De Oliveira s’intéresse au corps, à la chair, à la sexualité et à la violence. Il revisite des fantômes portugais bien enfouis (société castratrice, hiérarchisée, où le dialogue est la chose du monde la moins partagée malgré l’apparente abondance des échanges) et les lie à des universaux : le rôle de la famille, de la filiation, de la communauté et de la religion ; le patrimoine mythique et biblique d’une culture grecque et latine.

Il a livré ton bien à ceux qui meurent — titre extrait du Prométhée de Heiner Muller — s’apparente à un poème dramatique en 20 scènes, où la parole dit tout et ne dit rien ; où les voix d’un choeur religieux plongent en enfer plus qu’elles n’apaisent. Sur la scène démultipliée pourtant par un jeu de projections vidéo, ce qui est dit joue avec l’absence de sens et l’excès : les images veulent arrimer l’oeil du spectateur qui aimerait soudain se dérober, le faire regarder là, sentir là. Entendre la parole vide, quasi autistique, l’hymne et le râle.

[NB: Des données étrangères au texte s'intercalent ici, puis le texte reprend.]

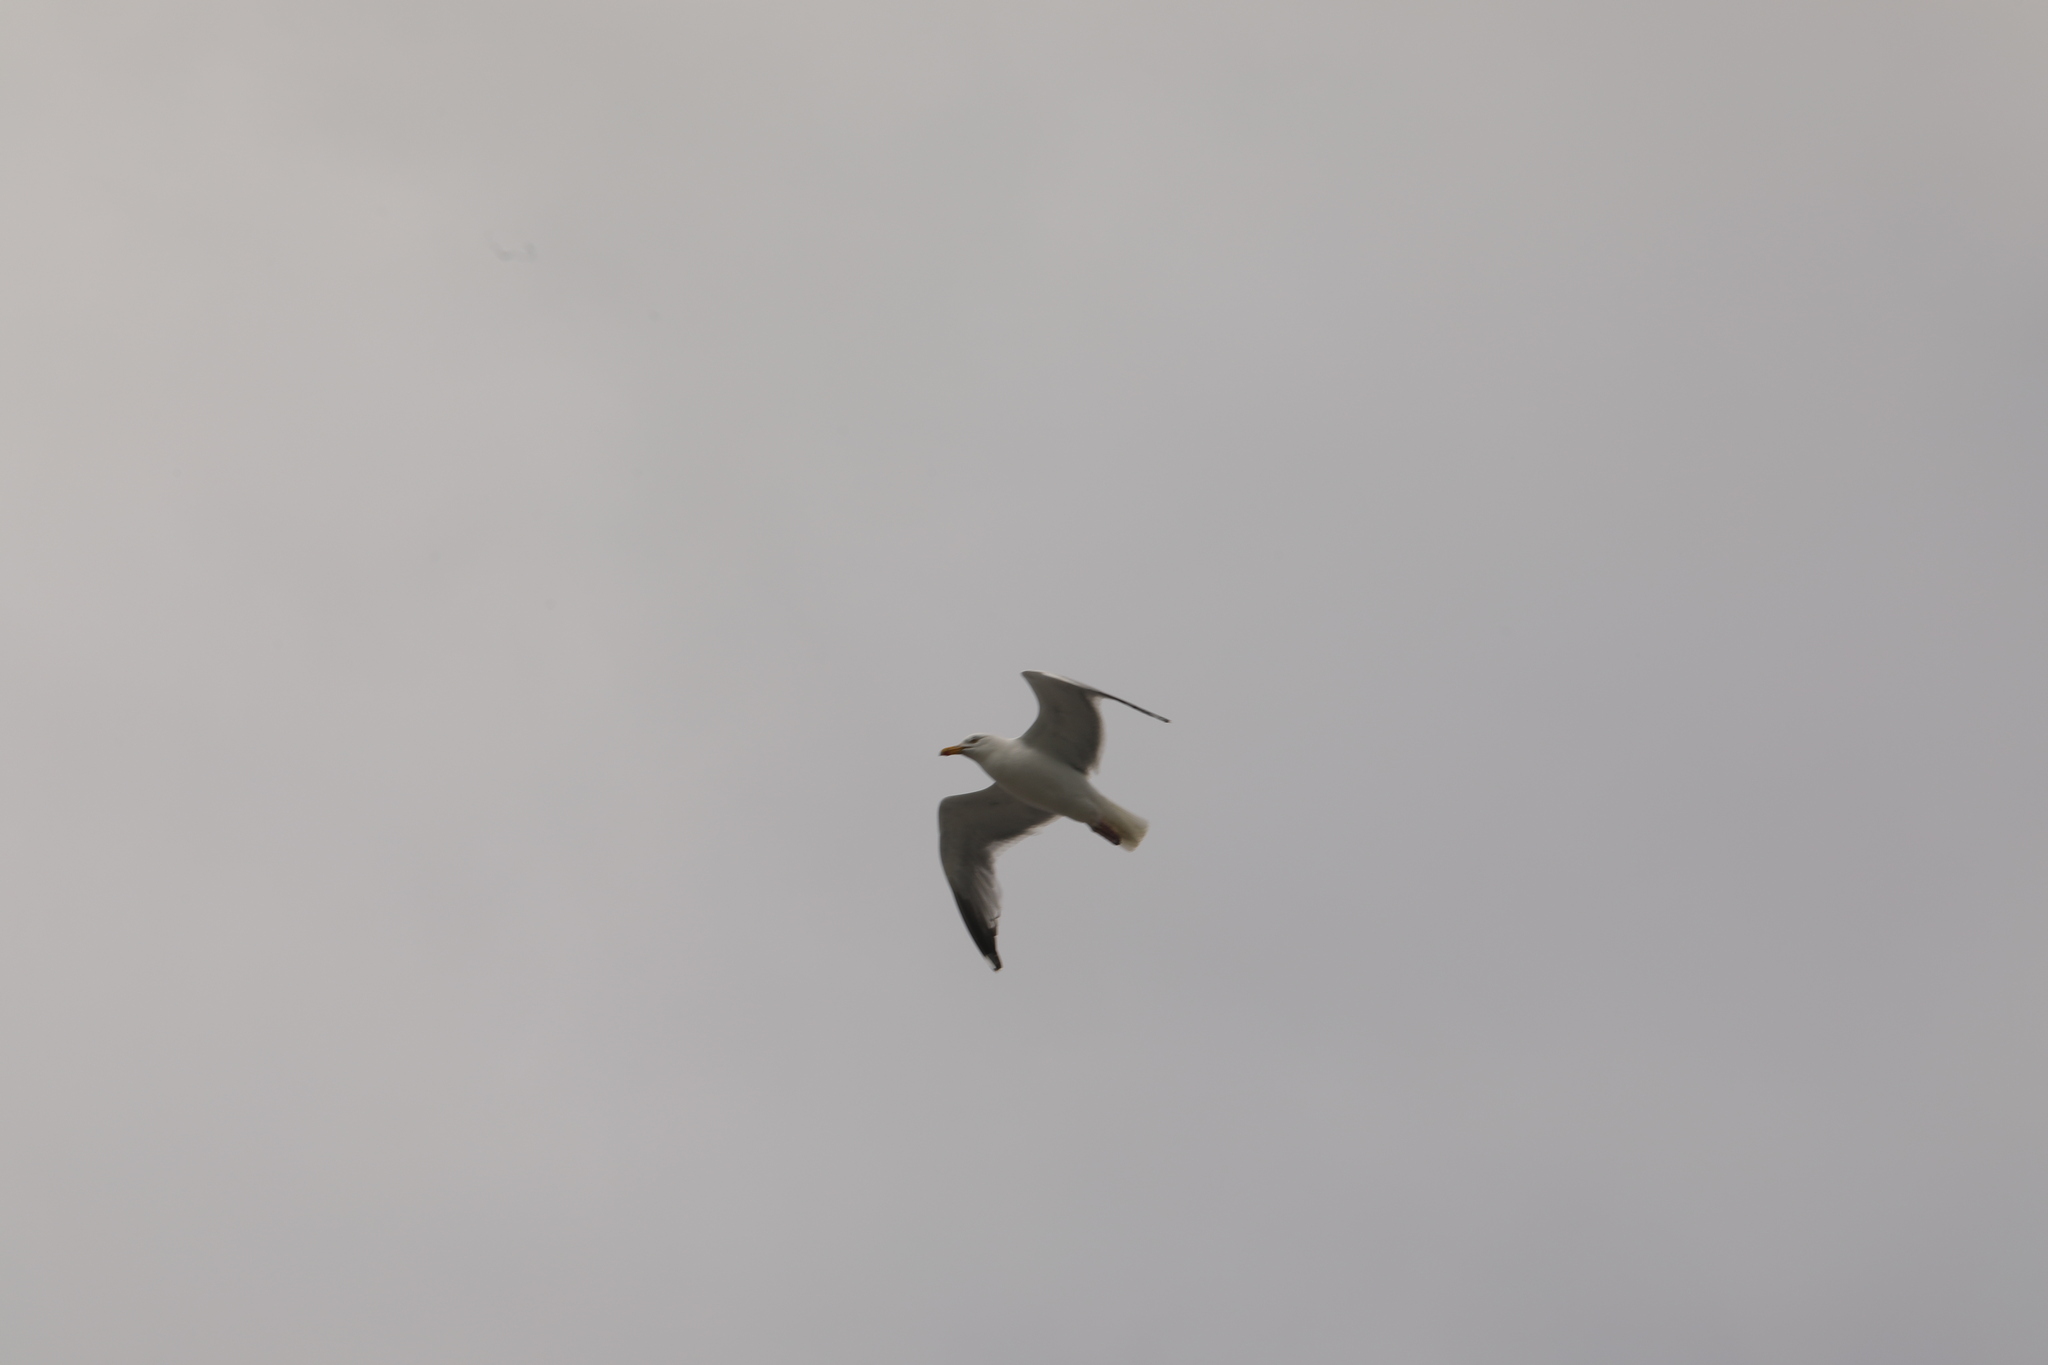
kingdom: Animalia
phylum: Chordata
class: Aves
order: Charadriiformes
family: Laridae
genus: Larus
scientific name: Larus argentatus
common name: Herring gull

La pièce présente un huis clos familial et troué, comme la chair de la Fille, la jeune femme de 25 ans vue et touchée par 6 officiants : la mère, l’amie, deux hommes, le médecin, le prêtre. De simples noms. Le tout enveloppé dans les voix d’un chœur, faisant ricochet dans le montage visuel. La notion de projection (technique mais aussi la projection psychique et psychanalytique, à savoir la libido) est de ce fait fondamentale.

Le ton « cruel » et « ému », est dépourvu de pathos. Si la matière est ambiguë, le style qui joue avec le langage poétique (coupes, cadences, rythmes) explore tout autant les possibles d’un « dire ». Les mots flottent et cherchent leur place entre exclamation, interrogation et affirmation, brouillant ainsi les frontières de l’action et de la diction, déployant les seuils d’interprétation. En ce sens, ce théâtre est aussi celui d’un questionnement moderne de la lecture et de l’acte, une mise en abyme de l’espace de la communication.

Équilibre bien difficile dans cette pièce d’apparence petite bourgeoise, sentant la naphtaline d’un intérieur souffleté sournoisement par les mythes bibliques et les figures archaïques : la Mère dévoreuse, le corps monstre et machine, le chaos et la fondation. Si on est sans cesse au bord de la tragédie, la parodie - au sens premier - introduit un souffle dans cet univers de violence sourde et lourde.

Cette fable visuelle et auditive joue avec la platitude et prend, ici et là, sauvagement le contre-pied de nos rituels (naissance, enfantement, mort) pour asseoir crûment sur la scène ce que la cérémonie voile : le corps béant, le rictus de plaisir ou de douleur, les eaux, le sang, le sperme. Beaucoup de fluides pour parler de corps morts vivants, de mots qui ne passent pas, d’une parole inhabitée à la manière du corps de la jeune femme. Défier l’isolement, la mort ou l’amour ? Banalité sans doute mais il est nécessaire de sentir et de cesser l’attente. Se sentir vivre dans un toucher qui peut aussi être le Coup.

Questions et « matériaux » éternels et épineux, balancés sur scène, qui éveillent nombre de fantômes dans une époque où le corps est sans cesse montré, dans la caresse ou le massacre. Montré mais inconnu car peu aimé ou bien trop. Le corps, dans toute son intimité, on ne veut surtout pas le voir, le pénétrer. Espace même du sacré. Et sans doute la question serait-elle d’apprendre à devenir mortel, de sentir et de toucher par là une forme de vie, ou tout simplement la liberté.